The task:
Output each record below exactly. No images go in the copy.

Data to use:
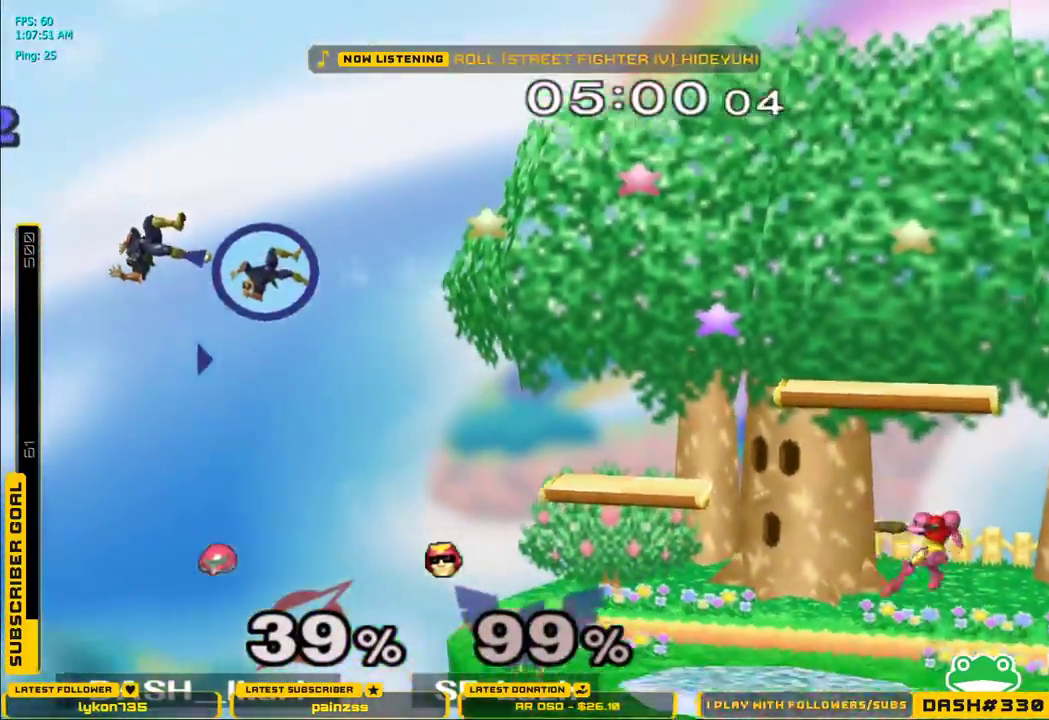
{"dt_ms": 500, "buttons": [], "left_stick": "left", "right_stick": "center", "events": [[17, "left_stick", "center"], [350, "left_stick", "left"], [467, "X", "down"], [500, "X", "up"]]}
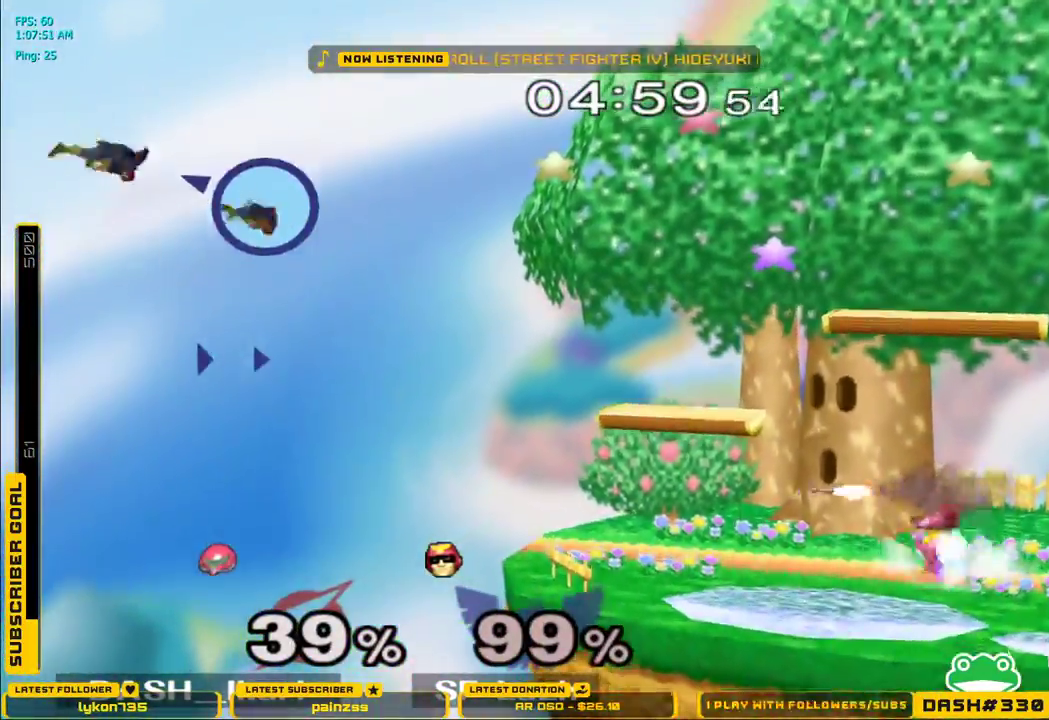
{"dt_ms": 500, "buttons": [], "left_stick": "left", "right_stick": "center"}
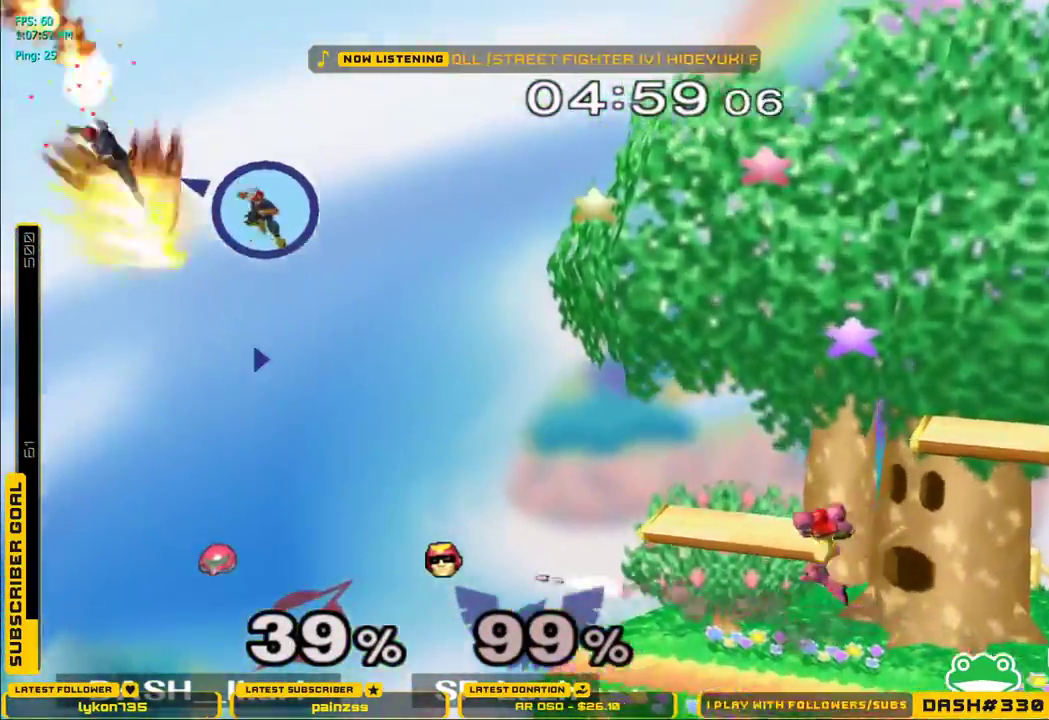
{"dt_ms": 500, "buttons": [], "left_stick": "left", "right_stick": "center", "events": [[33, "left_stick", "center"], [83, "left_stick", "left"], [100, "B", "down"], [233, "B", "up"]]}
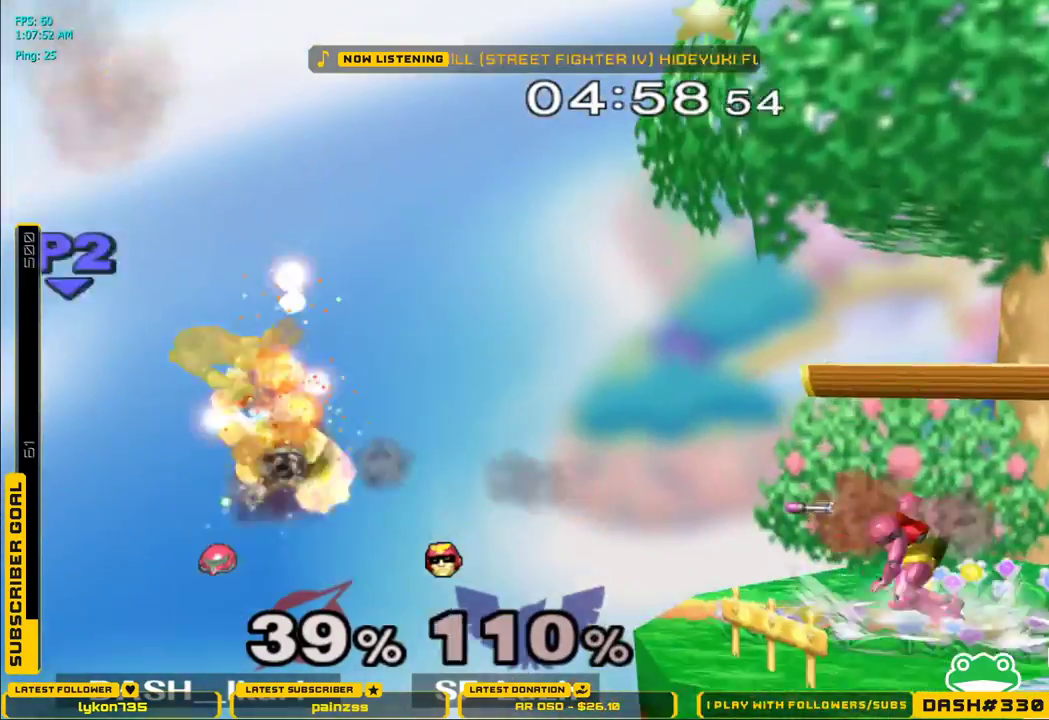
{"dt_ms": 500, "buttons": [], "left_stick": "center", "right_stick": "center", "events": [[117, "left_stick", "center"], [217, "left_stick", "left"], [333, "left_stick", "center"]]}
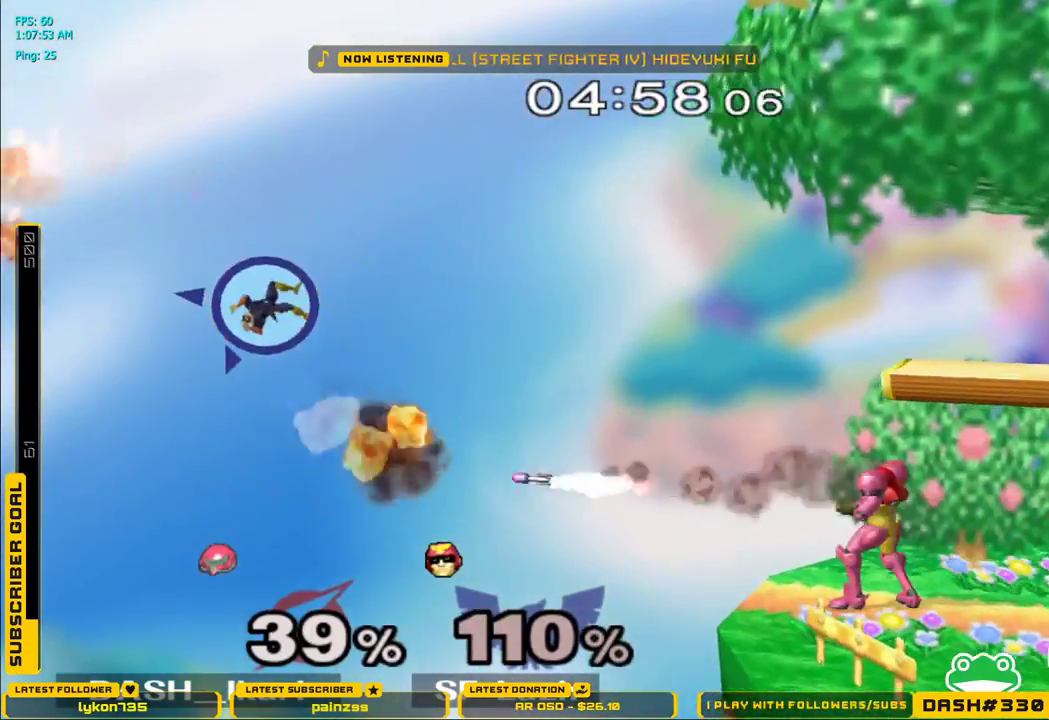
{"dt_ms": 500, "buttons": [], "left_stick": "center", "right_stick": "center", "events": [[117, "B", "down"], [233, "B", "up"]]}
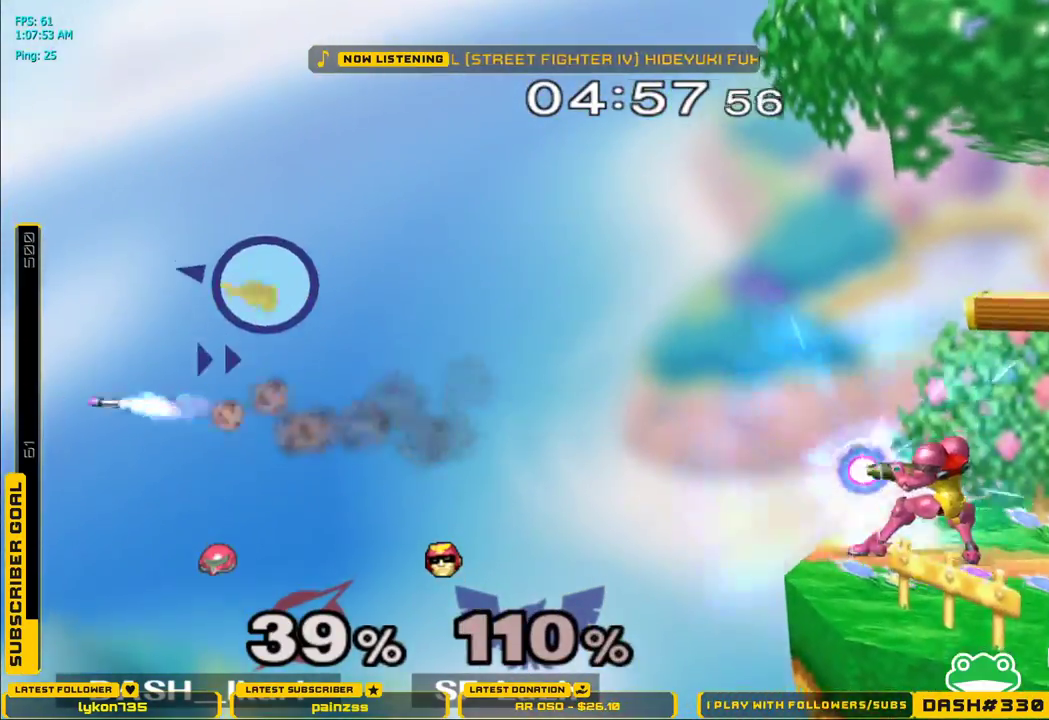
{"dt_ms": 500, "buttons": [], "left_stick": "center", "right_stick": "center", "events": []}
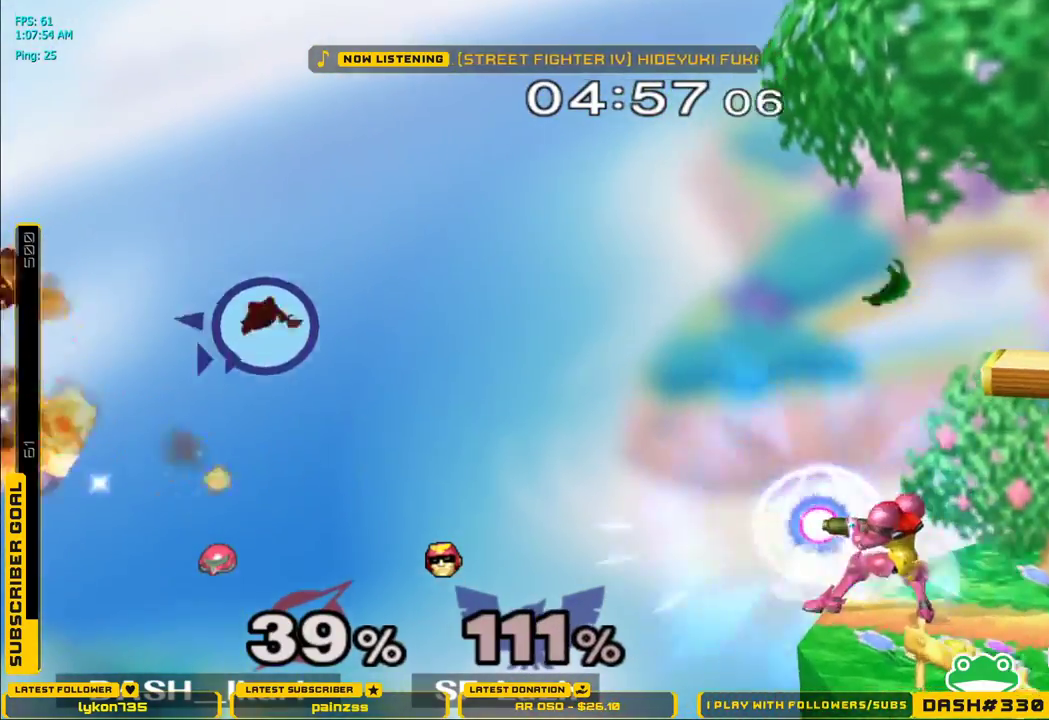
{"dt_ms": 500, "buttons": [], "left_stick": "center", "right_stick": "center", "events": []}
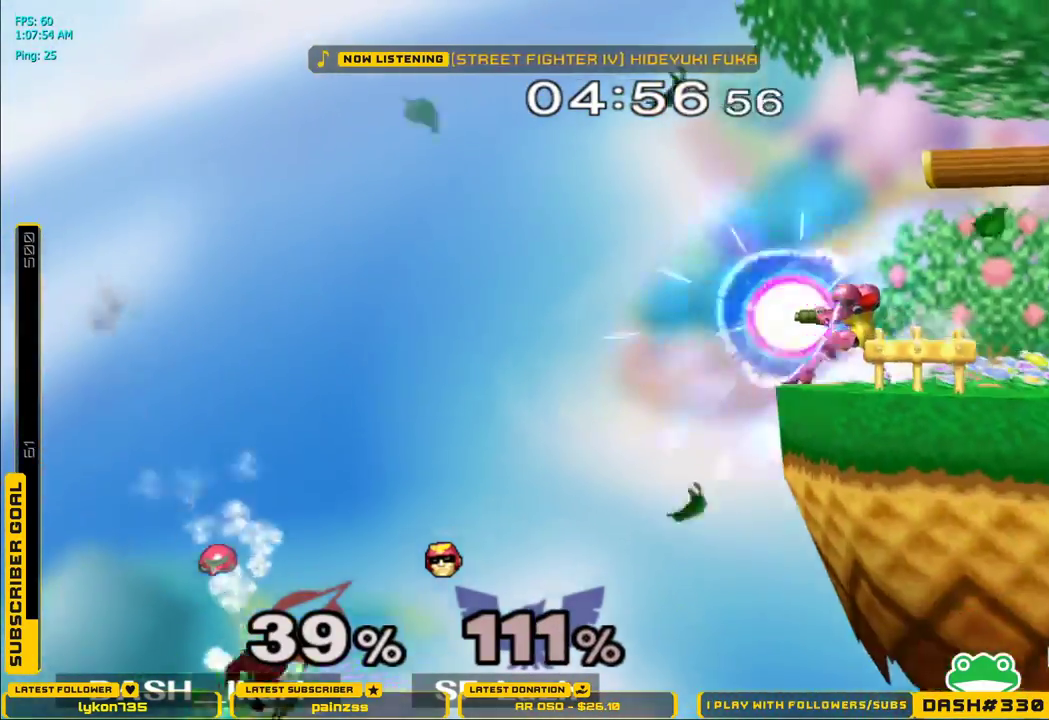
{"dt_ms": 500, "buttons": [], "left_stick": "down", "right_stick": "center", "events": [[83, "L1", "down"], [150, "L1", "up"], [217, "left_stick", "left"], [383, "left_stick", "down"]]}
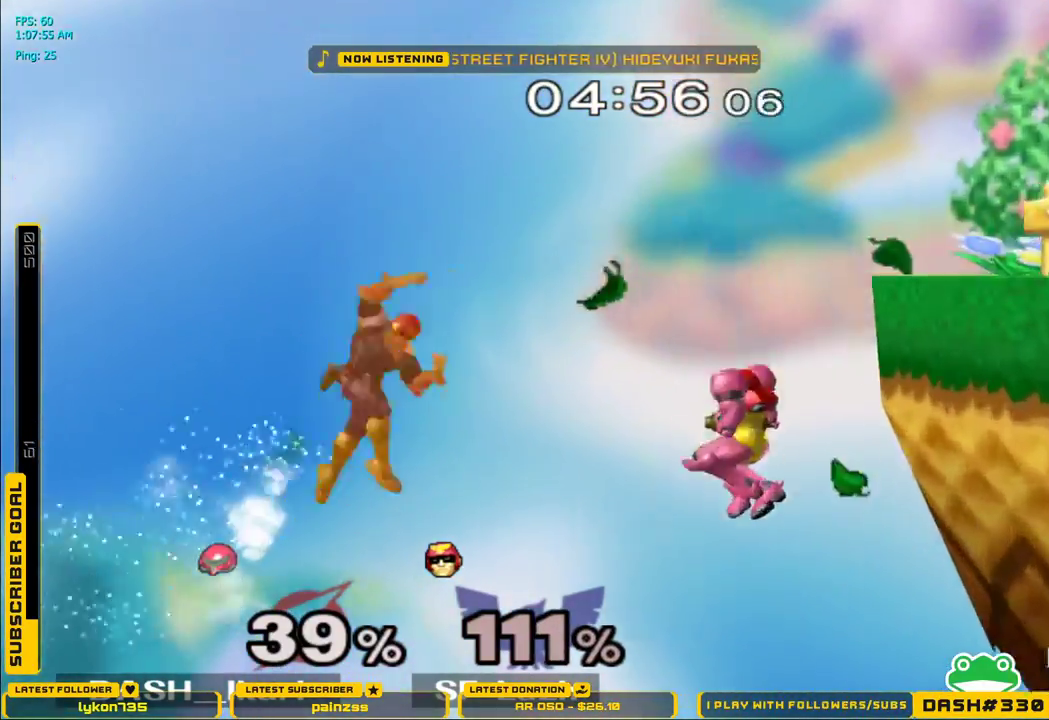
{"dt_ms": 500, "buttons": ["X"], "left_stick": "center", "right_stick": "center", "events": [[100, "X", "down"], [133, "right_stick", "down"], [183, "left_stick", "center"], [333, "right_stick", "center"]]}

Written response:
{"dt_ms": 500, "buttons": [], "left_stick": "left", "right_stick": "center", "events": [[17, "left_stick", "center"], [350, "left_stick", "left"], [467, "X", "down"], [500, "X", "up"]]}
{"dt_ms": 500, "buttons": [], "left_stick": "left", "right_stick": "center"}
{"dt_ms": 500, "buttons": [], "left_stick": "left", "right_stick": "center", "events": [[33, "left_stick", "center"], [83, "left_stick", "left"], [100, "B", "down"], [233, "B", "up"]]}
{"dt_ms": 500, "buttons": [], "left_stick": "center", "right_stick": "center", "events": [[117, "left_stick", "center"], [217, "left_stick", "left"], [333, "left_stick", "center"]]}
{"dt_ms": 500, "buttons": [], "left_stick": "center", "right_stick": "center", "events": [[117, "B", "down"], [233, "B", "up"]]}
{"dt_ms": 500, "buttons": [], "left_stick": "center", "right_stick": "center", "events": []}
{"dt_ms": 500, "buttons": [], "left_stick": "center", "right_stick": "center", "events": []}
{"dt_ms": 500, "buttons": [], "left_stick": "down", "right_stick": "center", "events": [[83, "L1", "down"], [150, "L1", "up"], [217, "left_stick", "left"], [383, "left_stick", "down"]]}
{"dt_ms": 500, "buttons": ["X"], "left_stick": "center", "right_stick": "center", "events": [[100, "X", "down"], [133, "right_stick", "down"], [183, "left_stick", "center"], [333, "right_stick", "center"]]}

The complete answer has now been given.